These estimates were derived by regression analysis of the experiment data, presented in Table 1. Model 1 presents Tobit and Model 2 presents survival regression estimates using the Cox proportional hazard (PH) model. Tobit models are specifically used to account for censoring effects in the data in which observations are “censored” or cut off at the initial and concluding rounds/advisories (Cameron and Trivedi 2010; Tobin 1958). Survival models (also called “Accelerated Failure Time” or AFT models) are a type of regression model designed for evaluating dependent variables involving time until a binary event (in this case, time until evacuation recommendation). They allow us to treat evacuation as a “failure” event (a statistical term not an evaluative one) where the modeled outcome is the hazard ratio, which is an estimate of the increased likelihood of this event occurring at any given advisory relative to the control. Cox models (Cox 1972; Cox and Oakes 1984) are an advanced class of these models. Results are separated by subject type; similar results are obtained for student subjects. The dependent variable in Model 1 is hours remaining prior to the issuance of the hurricane warning by the NHC (i.e., when early evacuation ends), which is left- and right-censored at start and end advisories. The AFT variable (or dependent variable) for Model 2 is the advisory in which the subject recommended voluntary evacuation. Robustness checks and alternative model specifications are provided in SI-3 at Tables SI-3.5–3.6. Demographics (e.g., sex, age, education, veteran status) were not robust explanatory factors.

Table 1.

Regression estimates for temporal voluntary evacuation. The p values are denoted as follows: one asterisk (*) = p < 0.1, two asterisks (**) = p < 0.05, and three asterisks (***) = p < 0.01. Model 1 reports Tobit regression coefficients with standard errors in parentheses. Dependent variable is hours remaining prior to issuance of hurricane warning by NHC. 32 left-censored observations and 1 right-censored observation were observed in the professional subject model. These values are 72 and 20, respectively, for the student subject model. Model 2 reports Cox PH ratios with Breslow method for tied failures. Accelerated failure time variable is advisory in which subject recommended voluntary evacuation. Both Cox models meet the PH assumption using Schoenfeld’s residuals (p > 0.10).

Table 1.

**DATA SHOWN**
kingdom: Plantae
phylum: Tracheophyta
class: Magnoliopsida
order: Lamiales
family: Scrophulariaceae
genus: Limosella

**REQUIRED TASK A**
Please transcribe the part of the evacuation passage that opens with the words containing "Regression estimates for" and closes with "residuals (p > 0.10).".
**REQUIRED TASK B**
According to the evacuation passage, how many left-censored observations were there in the professional subject model?

**WRITTEN SOLUTION A**
Regression estimates for temporal voluntary evacuation. The p values are denoted as follows: one asterisk (*) = p < 0.1, two asterisks (**) = p < 0.05, and three asterisks (***) = p < 0.01. Model 1 reports Tobit regression coefficients with standard errors in parentheses. Dependent variable is hours remaining prior to issuance of hurricane warning by NHC. 32 left-censored observations and 1 right-censored observation were observed in the professional subject model. These values are 72 and 20, respectively, for the student subject model. Model 2 reports Cox PH ratios with Breslow method for tied failures. Accelerated failure time variable is advisory in which subject recommended voluntary evacuation. Both Cox models meet the PH assumption using Schoenfeld’s residuals (p > 0.10).

**WRITTEN SOLUTION B**
32